What is being asked:
How many lines in the material below contain the string "cours"? Case counts. Reply with the number alone.

Data for the task:
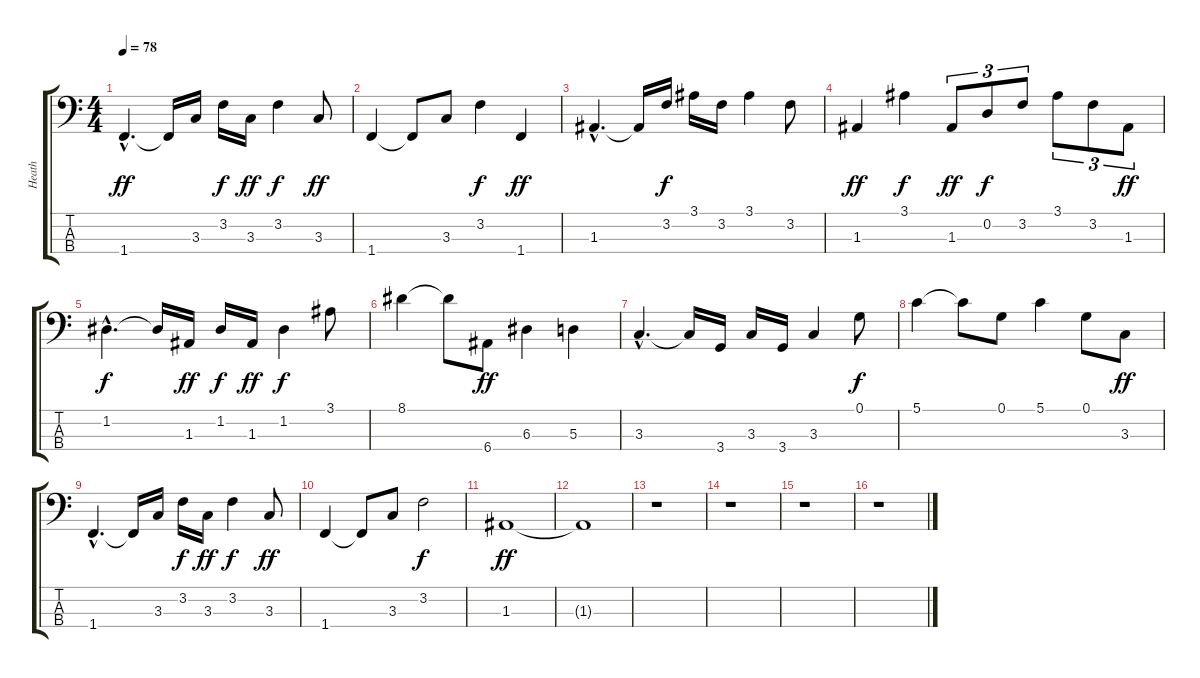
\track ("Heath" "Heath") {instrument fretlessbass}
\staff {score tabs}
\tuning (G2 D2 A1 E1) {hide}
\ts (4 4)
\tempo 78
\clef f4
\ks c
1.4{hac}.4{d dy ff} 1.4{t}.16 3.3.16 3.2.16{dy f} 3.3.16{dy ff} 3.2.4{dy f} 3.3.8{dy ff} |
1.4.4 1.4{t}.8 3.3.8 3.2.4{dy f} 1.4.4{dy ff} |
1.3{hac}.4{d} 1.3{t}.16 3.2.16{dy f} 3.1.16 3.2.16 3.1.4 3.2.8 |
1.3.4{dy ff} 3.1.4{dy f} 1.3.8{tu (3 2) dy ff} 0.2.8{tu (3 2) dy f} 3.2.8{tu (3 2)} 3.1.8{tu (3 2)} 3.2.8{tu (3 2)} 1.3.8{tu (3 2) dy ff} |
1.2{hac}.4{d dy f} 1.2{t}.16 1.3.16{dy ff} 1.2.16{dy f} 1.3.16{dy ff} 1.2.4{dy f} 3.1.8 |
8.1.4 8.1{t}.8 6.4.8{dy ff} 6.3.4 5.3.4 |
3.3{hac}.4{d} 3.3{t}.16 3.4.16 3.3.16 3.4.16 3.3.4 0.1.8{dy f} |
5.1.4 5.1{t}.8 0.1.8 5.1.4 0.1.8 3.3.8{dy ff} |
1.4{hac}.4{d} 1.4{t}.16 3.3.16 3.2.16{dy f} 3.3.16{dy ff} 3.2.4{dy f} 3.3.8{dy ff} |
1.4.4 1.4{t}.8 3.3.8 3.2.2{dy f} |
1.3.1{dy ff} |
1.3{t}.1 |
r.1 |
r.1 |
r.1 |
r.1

---

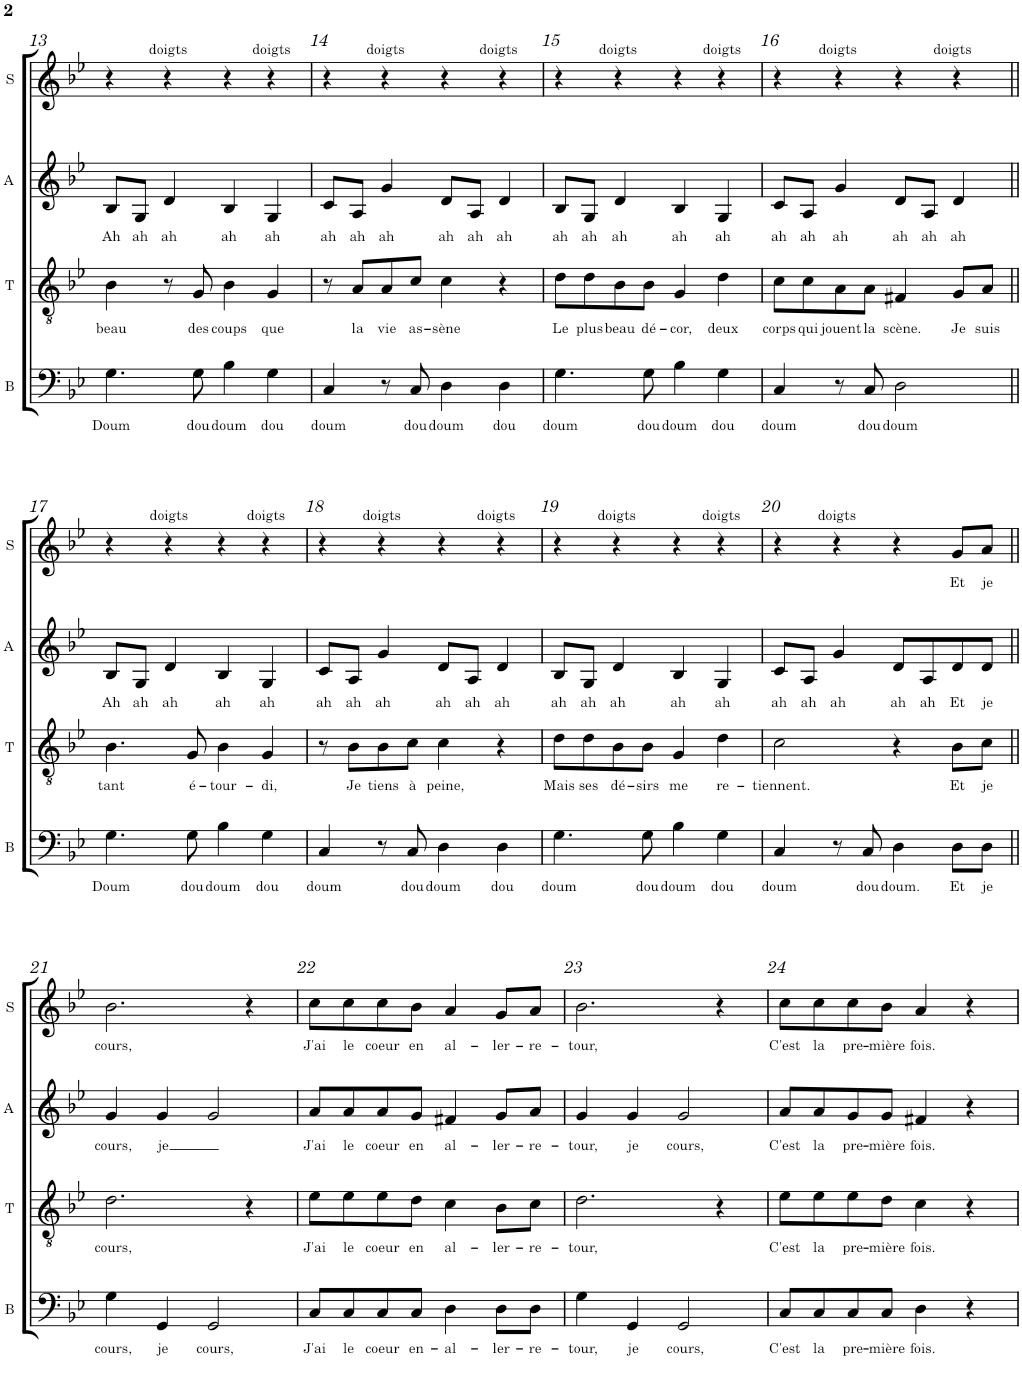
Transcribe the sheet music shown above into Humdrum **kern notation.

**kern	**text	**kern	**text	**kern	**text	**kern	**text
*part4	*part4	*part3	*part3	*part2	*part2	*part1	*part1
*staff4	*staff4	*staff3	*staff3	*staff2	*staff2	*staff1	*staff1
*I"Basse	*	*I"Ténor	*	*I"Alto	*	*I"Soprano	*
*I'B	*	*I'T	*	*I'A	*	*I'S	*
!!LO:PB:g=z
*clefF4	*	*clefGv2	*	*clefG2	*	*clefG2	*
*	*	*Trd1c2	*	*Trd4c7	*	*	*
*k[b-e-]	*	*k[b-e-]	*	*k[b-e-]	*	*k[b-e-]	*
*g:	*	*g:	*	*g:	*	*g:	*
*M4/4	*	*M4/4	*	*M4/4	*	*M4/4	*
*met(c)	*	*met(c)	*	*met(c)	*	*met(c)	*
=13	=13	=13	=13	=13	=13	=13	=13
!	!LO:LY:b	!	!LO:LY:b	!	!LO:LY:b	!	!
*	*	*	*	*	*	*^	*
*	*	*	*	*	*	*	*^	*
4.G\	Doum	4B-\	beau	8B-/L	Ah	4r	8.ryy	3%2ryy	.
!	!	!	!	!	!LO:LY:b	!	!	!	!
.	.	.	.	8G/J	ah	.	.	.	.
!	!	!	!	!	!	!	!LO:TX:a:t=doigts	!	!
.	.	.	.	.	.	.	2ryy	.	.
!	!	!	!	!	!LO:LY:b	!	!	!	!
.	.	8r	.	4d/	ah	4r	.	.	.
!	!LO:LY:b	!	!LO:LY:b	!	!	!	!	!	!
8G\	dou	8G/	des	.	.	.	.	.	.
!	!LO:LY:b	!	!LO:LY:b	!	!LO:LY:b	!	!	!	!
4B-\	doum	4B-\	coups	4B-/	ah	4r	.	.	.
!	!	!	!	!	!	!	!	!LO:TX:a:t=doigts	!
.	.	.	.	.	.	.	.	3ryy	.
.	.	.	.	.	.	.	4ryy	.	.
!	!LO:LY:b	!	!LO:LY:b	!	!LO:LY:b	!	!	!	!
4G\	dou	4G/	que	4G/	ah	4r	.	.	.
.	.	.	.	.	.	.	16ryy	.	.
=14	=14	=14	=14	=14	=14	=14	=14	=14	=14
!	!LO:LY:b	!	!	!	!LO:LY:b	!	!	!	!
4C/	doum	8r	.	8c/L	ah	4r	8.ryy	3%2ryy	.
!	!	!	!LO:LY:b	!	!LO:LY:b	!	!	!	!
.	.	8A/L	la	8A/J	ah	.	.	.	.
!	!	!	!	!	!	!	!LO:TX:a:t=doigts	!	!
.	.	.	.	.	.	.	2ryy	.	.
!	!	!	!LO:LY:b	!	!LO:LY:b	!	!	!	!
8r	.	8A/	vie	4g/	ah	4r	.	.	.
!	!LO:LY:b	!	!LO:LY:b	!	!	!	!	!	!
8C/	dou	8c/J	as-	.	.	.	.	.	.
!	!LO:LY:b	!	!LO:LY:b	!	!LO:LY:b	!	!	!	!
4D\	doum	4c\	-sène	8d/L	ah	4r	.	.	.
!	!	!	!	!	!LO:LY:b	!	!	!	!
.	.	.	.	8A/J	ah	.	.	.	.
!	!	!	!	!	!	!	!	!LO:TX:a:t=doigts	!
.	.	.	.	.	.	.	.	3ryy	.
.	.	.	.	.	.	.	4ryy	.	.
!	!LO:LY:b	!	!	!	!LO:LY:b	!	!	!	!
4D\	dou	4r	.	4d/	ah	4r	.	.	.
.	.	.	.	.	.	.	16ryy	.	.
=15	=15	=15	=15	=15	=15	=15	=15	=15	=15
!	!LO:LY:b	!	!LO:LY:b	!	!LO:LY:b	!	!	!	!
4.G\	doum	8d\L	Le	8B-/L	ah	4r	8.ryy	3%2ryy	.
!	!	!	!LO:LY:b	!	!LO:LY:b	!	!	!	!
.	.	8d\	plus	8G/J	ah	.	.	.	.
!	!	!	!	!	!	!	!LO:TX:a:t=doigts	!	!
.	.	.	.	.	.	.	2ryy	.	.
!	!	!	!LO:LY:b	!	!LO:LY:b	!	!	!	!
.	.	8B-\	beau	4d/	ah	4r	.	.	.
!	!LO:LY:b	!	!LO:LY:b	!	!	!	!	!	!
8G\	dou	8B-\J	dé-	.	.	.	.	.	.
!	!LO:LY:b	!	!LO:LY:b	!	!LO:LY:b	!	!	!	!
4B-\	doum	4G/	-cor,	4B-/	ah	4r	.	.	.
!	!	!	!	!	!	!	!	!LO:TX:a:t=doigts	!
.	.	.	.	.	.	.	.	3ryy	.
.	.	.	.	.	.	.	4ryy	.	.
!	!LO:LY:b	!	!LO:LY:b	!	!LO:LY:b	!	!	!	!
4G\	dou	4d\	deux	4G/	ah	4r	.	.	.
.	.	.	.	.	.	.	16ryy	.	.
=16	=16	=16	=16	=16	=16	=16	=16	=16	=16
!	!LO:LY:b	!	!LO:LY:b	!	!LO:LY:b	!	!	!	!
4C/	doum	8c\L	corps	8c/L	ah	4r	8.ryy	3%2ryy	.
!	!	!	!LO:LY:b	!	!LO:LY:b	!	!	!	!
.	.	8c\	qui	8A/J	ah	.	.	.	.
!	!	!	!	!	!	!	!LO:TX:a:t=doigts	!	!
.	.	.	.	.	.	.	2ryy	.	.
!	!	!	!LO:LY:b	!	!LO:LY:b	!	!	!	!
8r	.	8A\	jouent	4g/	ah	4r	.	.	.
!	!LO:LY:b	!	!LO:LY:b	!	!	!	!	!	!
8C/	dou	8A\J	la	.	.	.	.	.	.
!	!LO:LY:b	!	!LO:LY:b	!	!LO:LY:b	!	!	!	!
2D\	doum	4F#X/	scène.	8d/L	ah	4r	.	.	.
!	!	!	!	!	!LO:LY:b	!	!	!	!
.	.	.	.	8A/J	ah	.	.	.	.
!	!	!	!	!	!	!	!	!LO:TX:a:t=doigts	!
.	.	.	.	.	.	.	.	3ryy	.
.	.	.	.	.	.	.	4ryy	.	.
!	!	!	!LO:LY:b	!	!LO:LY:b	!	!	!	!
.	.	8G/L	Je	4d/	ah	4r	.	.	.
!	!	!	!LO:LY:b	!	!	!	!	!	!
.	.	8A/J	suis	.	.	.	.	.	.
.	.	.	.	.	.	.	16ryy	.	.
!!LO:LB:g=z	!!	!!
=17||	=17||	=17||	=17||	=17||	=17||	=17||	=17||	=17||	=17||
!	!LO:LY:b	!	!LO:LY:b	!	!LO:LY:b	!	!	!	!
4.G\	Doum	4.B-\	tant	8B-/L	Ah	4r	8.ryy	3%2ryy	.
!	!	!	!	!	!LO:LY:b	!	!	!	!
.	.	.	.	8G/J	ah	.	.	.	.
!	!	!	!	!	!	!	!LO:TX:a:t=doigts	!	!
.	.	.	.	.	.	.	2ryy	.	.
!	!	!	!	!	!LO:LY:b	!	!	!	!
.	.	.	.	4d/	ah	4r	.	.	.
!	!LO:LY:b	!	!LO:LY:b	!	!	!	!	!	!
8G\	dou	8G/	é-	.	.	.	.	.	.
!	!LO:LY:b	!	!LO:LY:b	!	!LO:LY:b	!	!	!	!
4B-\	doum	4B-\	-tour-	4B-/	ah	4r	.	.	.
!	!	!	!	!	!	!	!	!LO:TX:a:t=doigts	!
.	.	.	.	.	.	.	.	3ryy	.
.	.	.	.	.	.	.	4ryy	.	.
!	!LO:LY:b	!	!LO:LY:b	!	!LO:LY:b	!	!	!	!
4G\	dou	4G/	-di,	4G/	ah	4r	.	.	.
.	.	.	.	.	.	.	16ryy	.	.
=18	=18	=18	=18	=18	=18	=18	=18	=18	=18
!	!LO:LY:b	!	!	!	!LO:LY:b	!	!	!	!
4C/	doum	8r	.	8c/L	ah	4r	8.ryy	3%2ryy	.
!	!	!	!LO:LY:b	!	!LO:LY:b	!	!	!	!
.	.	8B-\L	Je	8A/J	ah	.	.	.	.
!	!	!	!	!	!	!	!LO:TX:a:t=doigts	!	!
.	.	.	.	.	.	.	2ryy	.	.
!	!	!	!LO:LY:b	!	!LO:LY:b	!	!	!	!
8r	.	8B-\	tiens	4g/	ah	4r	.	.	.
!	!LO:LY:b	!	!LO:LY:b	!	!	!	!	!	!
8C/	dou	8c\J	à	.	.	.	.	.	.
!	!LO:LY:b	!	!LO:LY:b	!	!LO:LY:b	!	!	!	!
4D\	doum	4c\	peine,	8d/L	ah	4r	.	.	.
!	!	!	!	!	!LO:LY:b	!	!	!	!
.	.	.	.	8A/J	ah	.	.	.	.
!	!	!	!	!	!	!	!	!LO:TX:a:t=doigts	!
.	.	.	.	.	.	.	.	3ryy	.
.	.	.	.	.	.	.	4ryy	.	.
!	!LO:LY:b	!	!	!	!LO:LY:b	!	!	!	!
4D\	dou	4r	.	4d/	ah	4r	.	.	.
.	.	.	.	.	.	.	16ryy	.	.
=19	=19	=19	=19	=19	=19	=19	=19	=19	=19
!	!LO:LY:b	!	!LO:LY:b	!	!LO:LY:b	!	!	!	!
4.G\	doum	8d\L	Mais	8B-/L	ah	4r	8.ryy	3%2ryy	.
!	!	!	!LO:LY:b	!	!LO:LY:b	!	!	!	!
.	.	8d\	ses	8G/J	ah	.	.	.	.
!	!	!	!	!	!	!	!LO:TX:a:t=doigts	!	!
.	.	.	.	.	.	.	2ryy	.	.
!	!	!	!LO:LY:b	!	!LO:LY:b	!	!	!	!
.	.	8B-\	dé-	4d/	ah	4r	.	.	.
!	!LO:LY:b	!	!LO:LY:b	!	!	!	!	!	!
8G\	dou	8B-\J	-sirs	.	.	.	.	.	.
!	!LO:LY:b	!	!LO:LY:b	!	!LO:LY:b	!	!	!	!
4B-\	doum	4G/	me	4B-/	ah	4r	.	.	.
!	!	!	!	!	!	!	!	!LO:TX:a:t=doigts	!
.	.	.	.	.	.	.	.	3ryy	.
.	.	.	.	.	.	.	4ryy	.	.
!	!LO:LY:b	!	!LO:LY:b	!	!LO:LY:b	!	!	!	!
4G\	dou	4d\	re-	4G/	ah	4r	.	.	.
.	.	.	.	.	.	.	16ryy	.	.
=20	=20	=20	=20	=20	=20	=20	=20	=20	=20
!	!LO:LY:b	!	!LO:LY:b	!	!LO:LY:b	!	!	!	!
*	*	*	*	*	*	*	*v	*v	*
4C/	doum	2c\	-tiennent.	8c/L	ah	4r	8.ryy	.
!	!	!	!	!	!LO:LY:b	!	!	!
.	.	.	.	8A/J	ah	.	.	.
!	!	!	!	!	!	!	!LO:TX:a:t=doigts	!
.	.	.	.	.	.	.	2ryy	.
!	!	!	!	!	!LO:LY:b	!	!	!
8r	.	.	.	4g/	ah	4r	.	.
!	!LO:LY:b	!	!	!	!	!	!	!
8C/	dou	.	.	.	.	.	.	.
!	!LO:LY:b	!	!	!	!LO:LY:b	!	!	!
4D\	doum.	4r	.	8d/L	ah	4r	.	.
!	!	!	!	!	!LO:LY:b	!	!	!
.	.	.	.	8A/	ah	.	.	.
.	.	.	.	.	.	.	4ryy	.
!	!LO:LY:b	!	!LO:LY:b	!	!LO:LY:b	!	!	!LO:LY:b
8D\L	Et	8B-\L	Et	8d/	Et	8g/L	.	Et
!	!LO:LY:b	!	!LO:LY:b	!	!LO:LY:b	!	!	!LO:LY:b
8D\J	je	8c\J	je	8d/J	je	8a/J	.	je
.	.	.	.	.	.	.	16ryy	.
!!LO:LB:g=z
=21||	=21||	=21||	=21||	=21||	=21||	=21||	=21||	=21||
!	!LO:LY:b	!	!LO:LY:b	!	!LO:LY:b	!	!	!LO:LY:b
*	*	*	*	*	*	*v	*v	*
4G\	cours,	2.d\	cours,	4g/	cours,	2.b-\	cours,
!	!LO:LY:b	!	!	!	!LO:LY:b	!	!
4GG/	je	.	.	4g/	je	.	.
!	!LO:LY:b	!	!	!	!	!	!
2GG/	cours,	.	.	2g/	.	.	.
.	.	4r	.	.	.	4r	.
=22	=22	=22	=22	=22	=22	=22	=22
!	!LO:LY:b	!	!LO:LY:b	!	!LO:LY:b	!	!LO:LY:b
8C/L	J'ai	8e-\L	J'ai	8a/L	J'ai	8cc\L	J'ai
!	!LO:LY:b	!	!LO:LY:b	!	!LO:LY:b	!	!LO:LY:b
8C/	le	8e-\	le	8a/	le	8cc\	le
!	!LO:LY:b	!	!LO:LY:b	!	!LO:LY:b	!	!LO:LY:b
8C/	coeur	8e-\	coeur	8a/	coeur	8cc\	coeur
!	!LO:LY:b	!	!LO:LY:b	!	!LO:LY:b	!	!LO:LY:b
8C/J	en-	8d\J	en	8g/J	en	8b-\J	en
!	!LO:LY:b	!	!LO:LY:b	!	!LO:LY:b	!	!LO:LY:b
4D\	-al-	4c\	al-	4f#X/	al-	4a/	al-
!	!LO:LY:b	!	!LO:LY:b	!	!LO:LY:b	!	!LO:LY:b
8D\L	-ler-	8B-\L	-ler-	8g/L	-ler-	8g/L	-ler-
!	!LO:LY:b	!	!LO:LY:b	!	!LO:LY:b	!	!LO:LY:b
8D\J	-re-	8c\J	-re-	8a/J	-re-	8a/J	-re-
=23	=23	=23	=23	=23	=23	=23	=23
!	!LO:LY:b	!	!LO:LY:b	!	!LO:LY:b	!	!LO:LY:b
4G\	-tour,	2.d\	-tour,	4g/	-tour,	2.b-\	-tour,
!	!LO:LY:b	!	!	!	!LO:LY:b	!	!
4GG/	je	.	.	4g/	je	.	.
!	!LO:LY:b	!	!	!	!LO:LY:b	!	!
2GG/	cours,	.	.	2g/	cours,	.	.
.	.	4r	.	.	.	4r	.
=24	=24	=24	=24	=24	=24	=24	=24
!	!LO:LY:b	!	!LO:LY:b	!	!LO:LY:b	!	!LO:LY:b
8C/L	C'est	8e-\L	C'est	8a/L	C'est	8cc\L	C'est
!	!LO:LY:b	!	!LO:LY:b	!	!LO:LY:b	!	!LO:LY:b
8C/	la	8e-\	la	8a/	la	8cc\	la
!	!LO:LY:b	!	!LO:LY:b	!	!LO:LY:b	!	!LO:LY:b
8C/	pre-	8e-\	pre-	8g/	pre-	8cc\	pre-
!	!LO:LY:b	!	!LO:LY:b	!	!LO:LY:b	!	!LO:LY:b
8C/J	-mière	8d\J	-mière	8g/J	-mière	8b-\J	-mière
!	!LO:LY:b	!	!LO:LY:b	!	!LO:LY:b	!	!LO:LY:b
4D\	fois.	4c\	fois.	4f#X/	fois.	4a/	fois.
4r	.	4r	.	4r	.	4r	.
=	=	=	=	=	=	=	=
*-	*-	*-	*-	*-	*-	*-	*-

Reply to the exercise:
3